I need to write coding for reading all the text files in the subfolders and count the frequency of some words in each text file. Below is my coding:
def process_files(dir):
# List of filenames in the directory
filenames = []
for root, _, files in walk(dir):
filenames.extend([join(root, file) for file in filter(files, '*.txt')])
df = pd.DataFrame()
for filename in filenames:
virtual_currency, bitcoin,blockchain, cryptocurrency, digital_currency, litecoin, dogecoin, etherrum =0, 0, 0, 0, 0, 0, 0,0
with open(filename, 'r') as f:
contents = f.read().lower()
# Process the content
cryptocurrency=contents.count("cryptocurrenc")
virtual_currency = contents.count("virtual currenc")

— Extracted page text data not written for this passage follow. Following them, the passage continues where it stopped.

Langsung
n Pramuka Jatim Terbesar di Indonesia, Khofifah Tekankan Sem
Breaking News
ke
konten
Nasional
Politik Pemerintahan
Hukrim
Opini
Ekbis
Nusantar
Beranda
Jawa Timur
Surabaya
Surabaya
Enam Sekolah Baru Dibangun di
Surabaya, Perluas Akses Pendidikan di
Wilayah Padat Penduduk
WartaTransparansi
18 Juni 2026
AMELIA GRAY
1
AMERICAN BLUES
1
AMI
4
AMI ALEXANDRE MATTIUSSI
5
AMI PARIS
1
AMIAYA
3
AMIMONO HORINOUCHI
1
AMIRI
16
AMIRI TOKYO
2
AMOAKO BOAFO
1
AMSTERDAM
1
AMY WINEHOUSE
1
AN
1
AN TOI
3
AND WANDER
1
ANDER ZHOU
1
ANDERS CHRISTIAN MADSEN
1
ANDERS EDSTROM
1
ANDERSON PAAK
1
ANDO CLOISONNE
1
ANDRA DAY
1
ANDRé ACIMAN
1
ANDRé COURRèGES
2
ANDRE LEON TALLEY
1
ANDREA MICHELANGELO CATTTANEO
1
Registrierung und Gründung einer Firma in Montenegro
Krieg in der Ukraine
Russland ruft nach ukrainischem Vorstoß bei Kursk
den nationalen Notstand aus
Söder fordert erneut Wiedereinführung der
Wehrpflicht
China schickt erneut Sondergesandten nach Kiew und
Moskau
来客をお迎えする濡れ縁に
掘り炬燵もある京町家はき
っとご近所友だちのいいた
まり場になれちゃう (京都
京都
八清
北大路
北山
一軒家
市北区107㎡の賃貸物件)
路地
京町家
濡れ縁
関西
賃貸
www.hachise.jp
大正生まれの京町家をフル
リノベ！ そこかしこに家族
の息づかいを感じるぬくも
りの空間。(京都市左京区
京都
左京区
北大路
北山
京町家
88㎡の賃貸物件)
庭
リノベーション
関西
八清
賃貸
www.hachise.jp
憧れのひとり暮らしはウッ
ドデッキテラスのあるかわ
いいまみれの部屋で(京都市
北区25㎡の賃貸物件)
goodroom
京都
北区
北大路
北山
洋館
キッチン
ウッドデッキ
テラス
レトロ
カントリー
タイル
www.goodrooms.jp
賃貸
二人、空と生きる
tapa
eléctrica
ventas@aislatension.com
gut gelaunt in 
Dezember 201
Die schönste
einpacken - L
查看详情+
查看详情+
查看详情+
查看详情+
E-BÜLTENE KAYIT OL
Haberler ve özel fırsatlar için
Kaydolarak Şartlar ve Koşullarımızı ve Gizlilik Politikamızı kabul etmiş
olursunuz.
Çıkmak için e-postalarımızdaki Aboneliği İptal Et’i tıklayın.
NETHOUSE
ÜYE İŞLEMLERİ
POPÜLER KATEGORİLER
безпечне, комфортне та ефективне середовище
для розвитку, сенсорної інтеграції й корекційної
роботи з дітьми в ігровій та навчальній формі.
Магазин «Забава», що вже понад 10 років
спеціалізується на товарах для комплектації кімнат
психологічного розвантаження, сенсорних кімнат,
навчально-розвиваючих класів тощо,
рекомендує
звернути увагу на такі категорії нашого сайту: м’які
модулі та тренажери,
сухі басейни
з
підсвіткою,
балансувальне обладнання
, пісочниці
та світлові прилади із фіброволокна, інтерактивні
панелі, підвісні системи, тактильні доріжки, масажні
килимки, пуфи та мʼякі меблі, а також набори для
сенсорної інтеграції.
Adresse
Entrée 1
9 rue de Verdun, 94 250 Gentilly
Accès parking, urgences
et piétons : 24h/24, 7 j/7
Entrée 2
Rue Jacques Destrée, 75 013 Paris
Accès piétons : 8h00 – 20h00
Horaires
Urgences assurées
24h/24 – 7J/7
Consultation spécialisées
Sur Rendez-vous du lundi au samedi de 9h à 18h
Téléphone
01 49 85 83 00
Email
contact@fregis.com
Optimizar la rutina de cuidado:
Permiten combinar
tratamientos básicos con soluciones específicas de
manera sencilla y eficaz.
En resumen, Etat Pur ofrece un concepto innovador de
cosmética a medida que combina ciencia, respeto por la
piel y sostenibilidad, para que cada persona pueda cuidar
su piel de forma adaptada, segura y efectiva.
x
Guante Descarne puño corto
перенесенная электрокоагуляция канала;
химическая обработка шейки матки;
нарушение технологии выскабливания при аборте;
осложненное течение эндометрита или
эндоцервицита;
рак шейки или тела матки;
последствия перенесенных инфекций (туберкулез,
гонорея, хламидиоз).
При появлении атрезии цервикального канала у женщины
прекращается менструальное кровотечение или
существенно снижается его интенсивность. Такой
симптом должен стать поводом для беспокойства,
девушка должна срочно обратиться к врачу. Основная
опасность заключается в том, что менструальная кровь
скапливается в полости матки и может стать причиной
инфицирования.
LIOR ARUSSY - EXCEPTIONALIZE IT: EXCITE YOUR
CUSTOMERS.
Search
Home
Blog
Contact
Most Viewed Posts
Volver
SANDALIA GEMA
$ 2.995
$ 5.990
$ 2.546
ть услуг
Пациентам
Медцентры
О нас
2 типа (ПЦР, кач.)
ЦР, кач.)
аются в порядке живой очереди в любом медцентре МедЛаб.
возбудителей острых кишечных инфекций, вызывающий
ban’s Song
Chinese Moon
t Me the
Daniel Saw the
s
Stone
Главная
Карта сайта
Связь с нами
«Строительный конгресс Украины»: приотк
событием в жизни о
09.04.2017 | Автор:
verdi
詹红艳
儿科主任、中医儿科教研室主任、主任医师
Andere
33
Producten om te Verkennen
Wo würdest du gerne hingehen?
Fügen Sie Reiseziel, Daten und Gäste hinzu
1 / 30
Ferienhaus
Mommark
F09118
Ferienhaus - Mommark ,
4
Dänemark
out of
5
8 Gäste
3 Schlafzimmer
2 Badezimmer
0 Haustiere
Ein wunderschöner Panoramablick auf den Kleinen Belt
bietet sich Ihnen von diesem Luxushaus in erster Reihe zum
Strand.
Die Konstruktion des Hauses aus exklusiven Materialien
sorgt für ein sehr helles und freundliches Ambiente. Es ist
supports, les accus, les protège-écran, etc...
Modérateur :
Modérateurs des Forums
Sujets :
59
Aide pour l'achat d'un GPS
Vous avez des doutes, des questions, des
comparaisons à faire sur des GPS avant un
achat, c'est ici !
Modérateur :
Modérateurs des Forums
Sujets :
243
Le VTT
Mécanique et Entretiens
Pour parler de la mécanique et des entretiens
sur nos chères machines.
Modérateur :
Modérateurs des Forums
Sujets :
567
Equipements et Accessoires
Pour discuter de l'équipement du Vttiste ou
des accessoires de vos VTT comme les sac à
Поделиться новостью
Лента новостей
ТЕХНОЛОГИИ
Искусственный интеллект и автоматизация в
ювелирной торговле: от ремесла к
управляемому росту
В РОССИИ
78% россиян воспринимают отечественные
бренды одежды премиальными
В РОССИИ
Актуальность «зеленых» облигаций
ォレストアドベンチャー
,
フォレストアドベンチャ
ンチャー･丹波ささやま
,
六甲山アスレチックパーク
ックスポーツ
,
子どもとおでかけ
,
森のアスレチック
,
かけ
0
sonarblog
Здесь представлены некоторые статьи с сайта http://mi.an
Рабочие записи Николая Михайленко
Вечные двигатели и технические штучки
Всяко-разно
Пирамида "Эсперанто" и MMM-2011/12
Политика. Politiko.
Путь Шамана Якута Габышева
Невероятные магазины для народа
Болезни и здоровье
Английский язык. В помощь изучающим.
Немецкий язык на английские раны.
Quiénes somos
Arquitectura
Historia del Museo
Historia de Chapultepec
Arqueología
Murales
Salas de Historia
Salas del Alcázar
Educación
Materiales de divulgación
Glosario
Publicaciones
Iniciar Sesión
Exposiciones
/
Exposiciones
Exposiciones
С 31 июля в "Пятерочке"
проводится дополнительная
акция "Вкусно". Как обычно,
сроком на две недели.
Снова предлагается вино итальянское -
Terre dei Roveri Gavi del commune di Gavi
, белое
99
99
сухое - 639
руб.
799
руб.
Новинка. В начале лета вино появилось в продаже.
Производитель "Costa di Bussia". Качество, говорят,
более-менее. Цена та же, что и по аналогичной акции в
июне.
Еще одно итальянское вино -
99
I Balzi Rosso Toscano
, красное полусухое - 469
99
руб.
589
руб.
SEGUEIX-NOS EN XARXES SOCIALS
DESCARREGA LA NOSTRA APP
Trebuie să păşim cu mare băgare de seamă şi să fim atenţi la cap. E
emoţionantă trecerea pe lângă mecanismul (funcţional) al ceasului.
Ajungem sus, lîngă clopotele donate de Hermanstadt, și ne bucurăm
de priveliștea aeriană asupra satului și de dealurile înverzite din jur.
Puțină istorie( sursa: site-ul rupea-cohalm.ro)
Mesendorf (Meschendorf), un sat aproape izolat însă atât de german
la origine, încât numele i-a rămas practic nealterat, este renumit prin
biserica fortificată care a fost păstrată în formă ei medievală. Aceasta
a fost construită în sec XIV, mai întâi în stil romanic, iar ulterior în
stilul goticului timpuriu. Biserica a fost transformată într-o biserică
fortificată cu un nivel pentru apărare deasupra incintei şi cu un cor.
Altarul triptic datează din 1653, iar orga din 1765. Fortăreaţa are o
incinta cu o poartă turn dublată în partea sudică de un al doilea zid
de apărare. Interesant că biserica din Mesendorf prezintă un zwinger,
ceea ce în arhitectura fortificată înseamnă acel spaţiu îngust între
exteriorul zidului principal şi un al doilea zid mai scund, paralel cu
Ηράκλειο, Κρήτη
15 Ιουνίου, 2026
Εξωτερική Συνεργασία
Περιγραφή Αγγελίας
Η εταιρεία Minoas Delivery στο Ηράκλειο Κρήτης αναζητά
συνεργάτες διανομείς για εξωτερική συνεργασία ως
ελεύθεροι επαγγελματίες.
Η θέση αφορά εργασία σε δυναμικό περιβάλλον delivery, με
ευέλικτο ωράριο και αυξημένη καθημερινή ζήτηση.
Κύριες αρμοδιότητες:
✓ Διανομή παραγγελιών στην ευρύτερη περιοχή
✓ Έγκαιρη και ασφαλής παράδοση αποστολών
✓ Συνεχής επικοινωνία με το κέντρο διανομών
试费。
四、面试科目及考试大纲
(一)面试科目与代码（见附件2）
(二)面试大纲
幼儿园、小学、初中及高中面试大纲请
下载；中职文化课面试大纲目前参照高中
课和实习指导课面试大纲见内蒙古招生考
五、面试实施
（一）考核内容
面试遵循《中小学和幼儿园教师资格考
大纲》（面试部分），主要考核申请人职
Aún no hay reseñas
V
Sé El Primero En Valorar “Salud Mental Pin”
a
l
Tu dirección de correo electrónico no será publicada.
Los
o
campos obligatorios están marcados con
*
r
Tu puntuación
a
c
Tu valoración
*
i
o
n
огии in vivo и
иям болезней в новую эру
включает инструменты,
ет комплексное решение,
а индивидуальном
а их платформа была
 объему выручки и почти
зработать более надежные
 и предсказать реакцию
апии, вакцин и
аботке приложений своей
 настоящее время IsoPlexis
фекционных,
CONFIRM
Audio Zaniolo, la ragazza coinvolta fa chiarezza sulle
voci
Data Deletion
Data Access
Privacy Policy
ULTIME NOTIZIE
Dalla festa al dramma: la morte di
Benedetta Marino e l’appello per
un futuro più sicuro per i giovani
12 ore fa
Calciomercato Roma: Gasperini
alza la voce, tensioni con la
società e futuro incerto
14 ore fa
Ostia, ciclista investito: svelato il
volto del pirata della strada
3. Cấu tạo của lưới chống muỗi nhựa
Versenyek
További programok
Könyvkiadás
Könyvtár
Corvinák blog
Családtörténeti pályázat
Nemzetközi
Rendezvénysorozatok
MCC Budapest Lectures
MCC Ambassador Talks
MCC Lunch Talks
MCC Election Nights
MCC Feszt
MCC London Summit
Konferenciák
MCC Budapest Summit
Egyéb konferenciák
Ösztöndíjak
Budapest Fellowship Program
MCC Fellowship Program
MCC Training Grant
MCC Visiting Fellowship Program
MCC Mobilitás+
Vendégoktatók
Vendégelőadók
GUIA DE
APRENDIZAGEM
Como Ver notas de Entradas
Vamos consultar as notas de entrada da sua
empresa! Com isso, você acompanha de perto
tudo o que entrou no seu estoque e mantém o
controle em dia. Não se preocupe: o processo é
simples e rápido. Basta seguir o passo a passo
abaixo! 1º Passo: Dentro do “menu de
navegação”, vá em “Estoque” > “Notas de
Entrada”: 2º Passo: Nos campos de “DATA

digital_currency=contents.count("digital currenc")
bitcoin = contents.count("bitcoin")
blockchain=contents.count("blockchain")
litecoin=contents.count("litecoin")
dogecoin=contents.count("dogecoin")
etherrum=contents.count("etherrum")
# Create data row
data = {'File Name': filename,
'Virtual Currency': virtual_currency,
'Bitcoin': bitcoin,
'cryptocurrency': cryptocurrency,
'digital currency': digital_currency,
'litecoin': litecoin,
'dogecoin': dogecoin,
'etherrum': etherrum}
#df.append(data,ignore_index=True)
a=pd.DataFrame(data, index=[0])
df=df.append(a,ignore_index=True, sort=False)
# Save data to CSV
df.to_csv(os.path.join(dir, filename), index=False)
return df
result = process_files(r'C:\test\QTR2')
The issue is, the generated result is all the same for each document. My guess is that the last result rewrites the old values.
Could someone please help check which part went wrong? I really appreciate any help you can provide.